[Data records Boundary: Start]

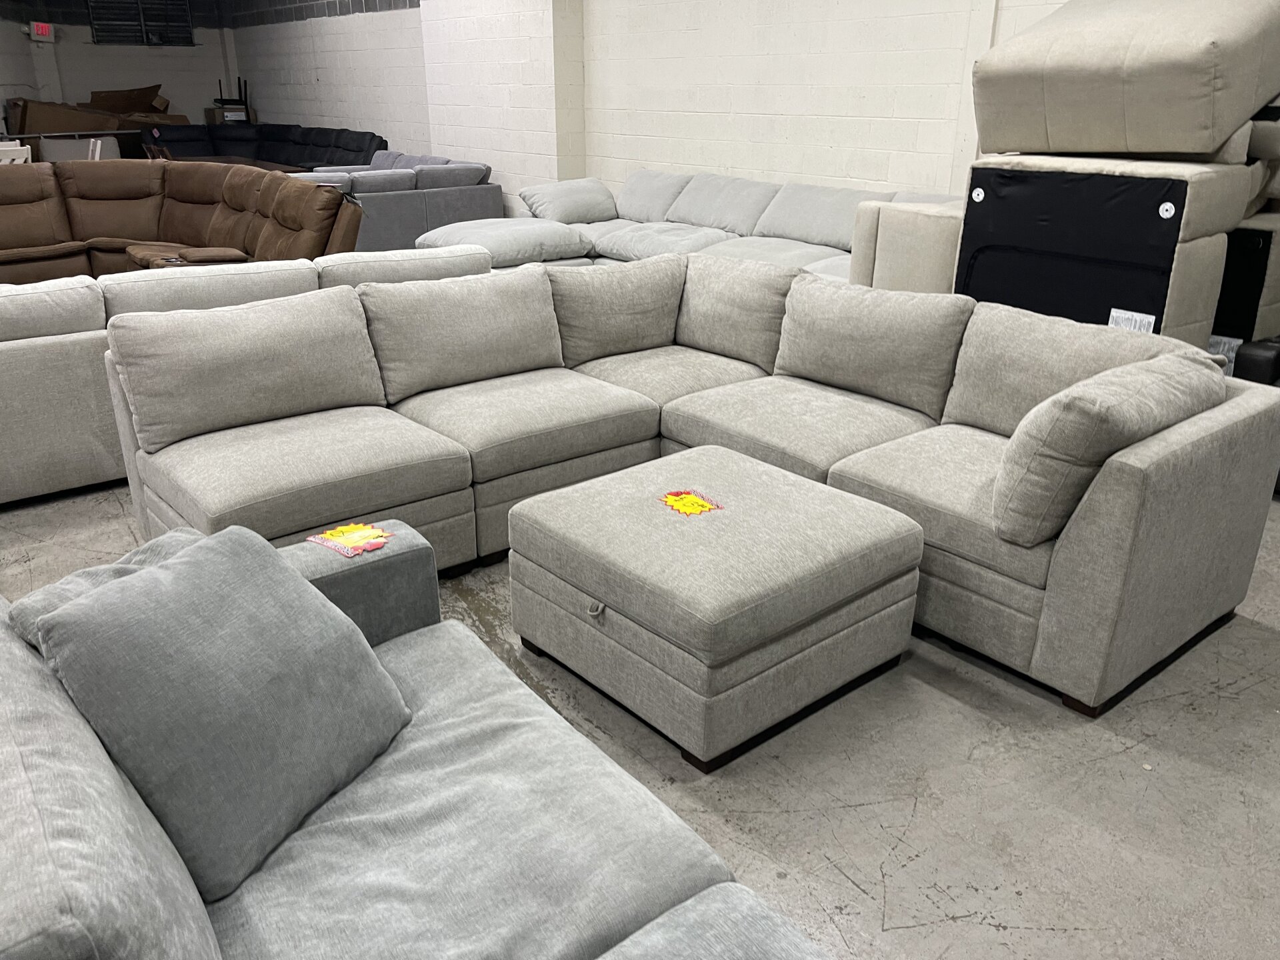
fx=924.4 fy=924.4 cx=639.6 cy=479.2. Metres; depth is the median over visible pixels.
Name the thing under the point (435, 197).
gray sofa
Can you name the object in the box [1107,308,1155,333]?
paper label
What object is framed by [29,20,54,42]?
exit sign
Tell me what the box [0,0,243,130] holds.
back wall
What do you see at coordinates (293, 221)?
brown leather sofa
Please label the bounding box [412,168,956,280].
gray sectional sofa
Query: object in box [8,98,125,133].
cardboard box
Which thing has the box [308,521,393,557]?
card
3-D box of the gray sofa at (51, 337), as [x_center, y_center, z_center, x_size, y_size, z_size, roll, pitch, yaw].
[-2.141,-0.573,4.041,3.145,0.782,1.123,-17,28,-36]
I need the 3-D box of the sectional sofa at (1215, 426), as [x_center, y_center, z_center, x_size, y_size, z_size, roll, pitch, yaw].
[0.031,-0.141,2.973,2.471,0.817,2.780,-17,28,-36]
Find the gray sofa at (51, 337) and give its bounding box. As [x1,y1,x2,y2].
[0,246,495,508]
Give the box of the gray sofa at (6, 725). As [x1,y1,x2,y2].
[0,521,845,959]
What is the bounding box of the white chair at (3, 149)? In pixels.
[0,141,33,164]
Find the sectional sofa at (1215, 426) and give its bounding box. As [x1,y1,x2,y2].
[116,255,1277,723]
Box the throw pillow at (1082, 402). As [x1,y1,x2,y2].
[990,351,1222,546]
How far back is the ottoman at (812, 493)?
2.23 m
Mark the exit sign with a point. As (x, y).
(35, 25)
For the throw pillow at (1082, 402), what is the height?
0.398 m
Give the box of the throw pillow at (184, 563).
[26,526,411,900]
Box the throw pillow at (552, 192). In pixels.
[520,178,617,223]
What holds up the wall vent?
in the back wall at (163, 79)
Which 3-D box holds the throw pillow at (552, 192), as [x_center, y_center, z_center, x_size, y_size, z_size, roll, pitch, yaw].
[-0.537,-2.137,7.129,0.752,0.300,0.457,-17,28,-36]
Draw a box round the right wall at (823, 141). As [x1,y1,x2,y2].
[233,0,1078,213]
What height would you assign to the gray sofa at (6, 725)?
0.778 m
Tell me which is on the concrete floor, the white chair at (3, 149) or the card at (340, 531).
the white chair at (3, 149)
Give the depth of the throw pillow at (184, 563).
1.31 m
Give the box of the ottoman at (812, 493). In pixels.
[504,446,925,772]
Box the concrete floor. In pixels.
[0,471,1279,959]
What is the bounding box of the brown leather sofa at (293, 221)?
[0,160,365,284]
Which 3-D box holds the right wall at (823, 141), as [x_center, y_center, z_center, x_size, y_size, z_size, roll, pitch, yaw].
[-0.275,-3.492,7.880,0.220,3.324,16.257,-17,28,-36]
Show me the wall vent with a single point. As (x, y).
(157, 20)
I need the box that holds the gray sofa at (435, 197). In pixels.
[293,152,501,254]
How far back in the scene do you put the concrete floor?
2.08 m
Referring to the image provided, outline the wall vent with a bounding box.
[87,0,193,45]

[Data records Boundary: End]

--- Instructions to follow ---
Without including any picture, write out the material above exactly.

--- Reply to the exercise ---
fx=924.4 fy=924.4 cx=639.6 cy=479.2. Metres; depth is the median over visible pixels.
Name the thing under the point (435, 197).
gray sofa
Can you name the object in the box [1107,308,1155,333]?
paper label
What object is framed by [29,20,54,42]?
exit sign
Tell me what the box [0,0,243,130] holds.
back wall
What do you see at coordinates (293, 221)?
brown leather sofa
Please label the bounding box [412,168,956,280].
gray sectional sofa
Query: object in box [8,98,125,133].
cardboard box
Which thing has the box [308,521,393,557]?
card
3-D box of the gray sofa at (51, 337), as [x_center, y_center, z_center, x_size, y_size, z_size, roll, pitch, yaw].
[-2.141,-0.573,4.041,3.145,0.782,1.123,-17,28,-36]
I need the 3-D box of the sectional sofa at (1215, 426), as [x_center, y_center, z_center, x_size, y_size, z_size, roll, pitch, yaw].
[0.031,-0.141,2.973,2.471,0.817,2.780,-17,28,-36]
Find the gray sofa at (51, 337) and give its bounding box. As [x1,y1,x2,y2].
[0,246,495,508]
Give the box of the gray sofa at (6, 725). As [x1,y1,x2,y2].
[0,521,845,959]
What is the bounding box of the white chair at (3, 149)? In pixels.
[0,141,33,164]
Find the sectional sofa at (1215, 426) and give its bounding box. As [x1,y1,x2,y2].
[116,255,1277,723]
Box the throw pillow at (1082, 402). As [x1,y1,x2,y2].
[990,351,1222,546]
How far back is the ottoman at (812, 493)?
2.23 m
Mark the exit sign with a point. As (x, y).
(35, 25)
For the throw pillow at (1082, 402), what is the height?
0.398 m
Give the box of the throw pillow at (184, 563).
[26,526,411,900]
Box the throw pillow at (552, 192). In pixels.
[520,178,617,223]
What holds up the wall vent?
in the back wall at (163, 79)
Which 3-D box holds the throw pillow at (552, 192), as [x_center, y_center, z_center, x_size, y_size, z_size, roll, pitch, yaw].
[-0.537,-2.137,7.129,0.752,0.300,0.457,-17,28,-36]
Draw a box round the right wall at (823, 141). As [x1,y1,x2,y2].
[233,0,1078,213]
What height would you assign to the gray sofa at (6, 725)?
0.778 m
Tell me which is on the concrete floor, the white chair at (3, 149) or the card at (340, 531).
the white chair at (3, 149)
Give the depth of the throw pillow at (184, 563).
1.31 m
Give the box of the ottoman at (812, 493). In pixels.
[504,446,925,772]
Box the concrete floor. In pixels.
[0,471,1279,959]
What is the bounding box of the brown leather sofa at (293, 221)?
[0,160,365,284]
Which 3-D box holds the right wall at (823, 141), as [x_center, y_center, z_center, x_size, y_size, z_size, roll, pitch, yaw].
[-0.275,-3.492,7.880,0.220,3.324,16.257,-17,28,-36]
Show me the wall vent with a single point. As (x, y).
(157, 20)
I need the box that holds the gray sofa at (435, 197). In pixels.
[293,152,501,254]
How far back in the scene do you put the concrete floor?
2.08 m
Referring to the image provided, outline the wall vent with a bounding box.
[87,0,193,45]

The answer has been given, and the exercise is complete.